Restricted Expression of an Adenoviral Vector Encoding Fas Ligand (CD95L) Enhances Safety for Cancer Gene Therapy

Abstract

Gene transfer of Fas ligand (CD95L) using adenoviral vectors has been shown to generate apoptotic responses and potent inflammatory reactions that can be used to induce the regression of malignancies in vivo, but these vectors also cause significant hepatotoxicity that may limit their clinical utility. Here we describe an adenoviral vector encoding CD95L with restricted gene expression that reduces its toxicity in vivo. Preclinical efficacy and gene expression studies of lineage-restricted CD95L adenoviral vectors were performed. To enhance its cytotoxicity and reduce potential systemic effects, a noncleavable CD95L was made by deleting a segment containing the cleavage site (CD95L deltaQP).
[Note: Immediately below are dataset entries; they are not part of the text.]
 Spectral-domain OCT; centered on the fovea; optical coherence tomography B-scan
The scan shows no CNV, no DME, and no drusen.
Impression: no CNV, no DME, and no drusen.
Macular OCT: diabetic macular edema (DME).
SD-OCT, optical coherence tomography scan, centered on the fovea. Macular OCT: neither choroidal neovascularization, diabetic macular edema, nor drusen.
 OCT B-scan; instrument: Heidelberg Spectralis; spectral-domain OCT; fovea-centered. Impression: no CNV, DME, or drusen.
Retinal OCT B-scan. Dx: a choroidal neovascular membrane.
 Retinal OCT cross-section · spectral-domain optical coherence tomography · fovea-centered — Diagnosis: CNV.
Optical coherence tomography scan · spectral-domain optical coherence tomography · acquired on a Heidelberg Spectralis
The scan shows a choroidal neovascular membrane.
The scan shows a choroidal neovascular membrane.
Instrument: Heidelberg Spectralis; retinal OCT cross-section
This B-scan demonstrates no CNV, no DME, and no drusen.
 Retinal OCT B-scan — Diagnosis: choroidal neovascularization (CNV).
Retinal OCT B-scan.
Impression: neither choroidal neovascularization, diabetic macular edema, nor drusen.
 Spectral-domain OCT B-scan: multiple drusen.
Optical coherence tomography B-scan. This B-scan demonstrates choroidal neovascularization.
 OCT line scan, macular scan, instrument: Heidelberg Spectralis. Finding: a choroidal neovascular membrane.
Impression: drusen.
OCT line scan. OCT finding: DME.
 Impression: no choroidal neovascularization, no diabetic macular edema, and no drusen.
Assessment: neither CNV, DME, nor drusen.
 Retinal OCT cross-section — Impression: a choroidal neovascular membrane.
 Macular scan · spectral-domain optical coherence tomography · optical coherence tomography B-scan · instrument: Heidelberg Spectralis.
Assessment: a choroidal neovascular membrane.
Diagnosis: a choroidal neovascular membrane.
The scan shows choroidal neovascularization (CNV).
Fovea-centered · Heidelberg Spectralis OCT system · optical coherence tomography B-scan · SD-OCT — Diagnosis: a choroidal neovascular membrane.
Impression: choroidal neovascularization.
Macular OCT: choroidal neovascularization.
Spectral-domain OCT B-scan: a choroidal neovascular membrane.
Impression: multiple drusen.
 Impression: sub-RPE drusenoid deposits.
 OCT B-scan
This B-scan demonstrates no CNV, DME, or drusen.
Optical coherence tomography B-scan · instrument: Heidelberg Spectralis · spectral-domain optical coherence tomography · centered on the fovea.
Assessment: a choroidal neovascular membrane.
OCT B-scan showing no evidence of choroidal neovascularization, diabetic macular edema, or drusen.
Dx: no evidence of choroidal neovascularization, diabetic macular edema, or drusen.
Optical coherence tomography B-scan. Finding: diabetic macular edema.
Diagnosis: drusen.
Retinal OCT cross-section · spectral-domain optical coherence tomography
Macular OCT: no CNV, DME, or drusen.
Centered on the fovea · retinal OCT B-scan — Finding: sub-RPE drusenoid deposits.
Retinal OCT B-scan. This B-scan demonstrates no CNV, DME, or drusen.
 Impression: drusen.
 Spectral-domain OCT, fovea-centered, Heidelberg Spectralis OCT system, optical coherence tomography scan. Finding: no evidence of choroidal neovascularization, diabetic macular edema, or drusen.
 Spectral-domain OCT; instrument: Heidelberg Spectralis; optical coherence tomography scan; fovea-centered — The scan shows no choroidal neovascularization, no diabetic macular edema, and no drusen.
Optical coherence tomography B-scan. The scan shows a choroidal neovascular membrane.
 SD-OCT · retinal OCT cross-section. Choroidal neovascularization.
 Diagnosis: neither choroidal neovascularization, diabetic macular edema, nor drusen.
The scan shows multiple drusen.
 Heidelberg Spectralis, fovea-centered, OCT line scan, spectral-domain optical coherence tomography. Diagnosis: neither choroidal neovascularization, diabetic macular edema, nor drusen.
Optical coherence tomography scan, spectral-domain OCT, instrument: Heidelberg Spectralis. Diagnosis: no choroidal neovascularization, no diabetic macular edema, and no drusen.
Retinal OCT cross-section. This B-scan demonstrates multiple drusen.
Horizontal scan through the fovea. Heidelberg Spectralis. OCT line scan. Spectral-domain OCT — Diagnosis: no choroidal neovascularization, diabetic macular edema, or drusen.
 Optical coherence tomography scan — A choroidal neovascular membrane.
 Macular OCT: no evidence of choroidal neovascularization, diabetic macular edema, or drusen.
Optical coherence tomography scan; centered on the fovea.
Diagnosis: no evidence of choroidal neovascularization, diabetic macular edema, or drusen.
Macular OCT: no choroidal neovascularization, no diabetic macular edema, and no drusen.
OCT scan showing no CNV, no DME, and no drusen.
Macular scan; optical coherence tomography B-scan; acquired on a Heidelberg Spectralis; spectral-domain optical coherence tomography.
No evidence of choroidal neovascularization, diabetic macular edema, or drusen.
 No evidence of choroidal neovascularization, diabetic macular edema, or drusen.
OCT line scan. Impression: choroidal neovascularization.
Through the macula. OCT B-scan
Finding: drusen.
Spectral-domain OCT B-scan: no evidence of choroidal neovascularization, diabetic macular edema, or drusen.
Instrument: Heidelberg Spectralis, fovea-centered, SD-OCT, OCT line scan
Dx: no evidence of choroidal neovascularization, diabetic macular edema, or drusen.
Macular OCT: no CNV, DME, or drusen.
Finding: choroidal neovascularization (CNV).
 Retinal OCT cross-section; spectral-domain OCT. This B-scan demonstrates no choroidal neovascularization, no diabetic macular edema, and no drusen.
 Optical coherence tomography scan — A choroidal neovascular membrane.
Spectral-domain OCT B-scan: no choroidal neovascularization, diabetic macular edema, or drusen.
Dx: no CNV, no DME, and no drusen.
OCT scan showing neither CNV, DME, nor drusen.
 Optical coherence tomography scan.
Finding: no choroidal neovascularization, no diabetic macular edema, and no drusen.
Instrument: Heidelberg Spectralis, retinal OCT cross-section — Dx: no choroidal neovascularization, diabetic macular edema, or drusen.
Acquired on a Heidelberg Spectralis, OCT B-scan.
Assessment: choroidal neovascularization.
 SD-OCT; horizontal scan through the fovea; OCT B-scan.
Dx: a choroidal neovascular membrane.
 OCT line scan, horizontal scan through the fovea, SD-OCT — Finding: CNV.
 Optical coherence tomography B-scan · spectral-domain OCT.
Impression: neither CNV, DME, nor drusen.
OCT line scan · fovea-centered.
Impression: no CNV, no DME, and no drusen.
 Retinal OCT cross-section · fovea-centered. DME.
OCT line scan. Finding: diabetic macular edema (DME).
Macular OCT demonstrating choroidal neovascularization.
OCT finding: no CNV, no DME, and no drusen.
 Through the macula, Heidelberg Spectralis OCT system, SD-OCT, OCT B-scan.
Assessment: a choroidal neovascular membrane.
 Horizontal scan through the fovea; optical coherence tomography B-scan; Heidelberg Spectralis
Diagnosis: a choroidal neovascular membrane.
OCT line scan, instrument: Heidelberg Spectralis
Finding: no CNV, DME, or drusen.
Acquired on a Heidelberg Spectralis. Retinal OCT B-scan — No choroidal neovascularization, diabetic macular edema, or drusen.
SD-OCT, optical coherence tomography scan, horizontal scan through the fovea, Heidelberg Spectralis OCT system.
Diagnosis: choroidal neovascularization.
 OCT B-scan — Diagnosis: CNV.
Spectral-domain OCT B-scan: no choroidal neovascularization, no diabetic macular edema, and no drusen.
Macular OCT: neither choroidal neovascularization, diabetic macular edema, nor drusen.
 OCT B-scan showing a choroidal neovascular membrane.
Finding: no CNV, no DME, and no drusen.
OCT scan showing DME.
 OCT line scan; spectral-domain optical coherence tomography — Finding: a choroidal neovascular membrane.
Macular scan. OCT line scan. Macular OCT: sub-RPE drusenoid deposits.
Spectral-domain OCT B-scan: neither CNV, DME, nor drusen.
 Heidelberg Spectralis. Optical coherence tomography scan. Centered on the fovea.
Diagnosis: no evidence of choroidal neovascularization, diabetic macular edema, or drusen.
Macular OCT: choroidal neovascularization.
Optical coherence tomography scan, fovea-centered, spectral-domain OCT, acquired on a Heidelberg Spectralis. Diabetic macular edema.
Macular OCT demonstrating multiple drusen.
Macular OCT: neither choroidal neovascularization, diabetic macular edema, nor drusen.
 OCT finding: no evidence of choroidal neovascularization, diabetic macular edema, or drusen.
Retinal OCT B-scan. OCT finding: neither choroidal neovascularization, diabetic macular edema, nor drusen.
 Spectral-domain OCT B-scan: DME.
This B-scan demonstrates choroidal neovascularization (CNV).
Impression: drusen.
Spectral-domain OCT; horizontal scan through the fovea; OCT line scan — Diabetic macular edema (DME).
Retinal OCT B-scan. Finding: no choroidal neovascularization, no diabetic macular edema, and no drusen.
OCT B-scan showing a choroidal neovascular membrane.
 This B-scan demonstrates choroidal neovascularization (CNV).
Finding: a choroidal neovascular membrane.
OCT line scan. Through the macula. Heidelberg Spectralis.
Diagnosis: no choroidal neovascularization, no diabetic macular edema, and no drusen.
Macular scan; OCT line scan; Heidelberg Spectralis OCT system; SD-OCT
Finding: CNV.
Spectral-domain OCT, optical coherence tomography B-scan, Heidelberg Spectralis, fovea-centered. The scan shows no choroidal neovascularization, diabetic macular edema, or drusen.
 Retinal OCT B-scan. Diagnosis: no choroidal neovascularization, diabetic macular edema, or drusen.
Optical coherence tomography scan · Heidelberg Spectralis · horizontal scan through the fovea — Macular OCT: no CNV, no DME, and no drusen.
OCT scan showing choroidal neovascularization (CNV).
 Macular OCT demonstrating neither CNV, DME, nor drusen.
Higher CD95L expression of this mutant was observed on the tumor cell surface, together with a reduction in the release of soluble CD95L. This CD95L cleavage mutant was then expressed under control of a smooth muscle-specific promoter, SM22apha, and analyzed for its ability to suppress the growth of tumors of smooth muscle origin in vivo. Growth of human leiomyosarcomas but not gliomas was inhibited after ADV gene transfer into tumor-bearing immunodeficient mice. In contrast to viral promoters, in which mortality was uniformly seen after injection of 10(12) particles, no significant hepatic injury or systemic toxicity was observed in mice, and the maximum tolerated dose was increased > or = 10- to 100-fold. These findings suggest that restricted specificity of adenoviral CD95L gene expression enhances the safety of this approach for cancer gene therapy.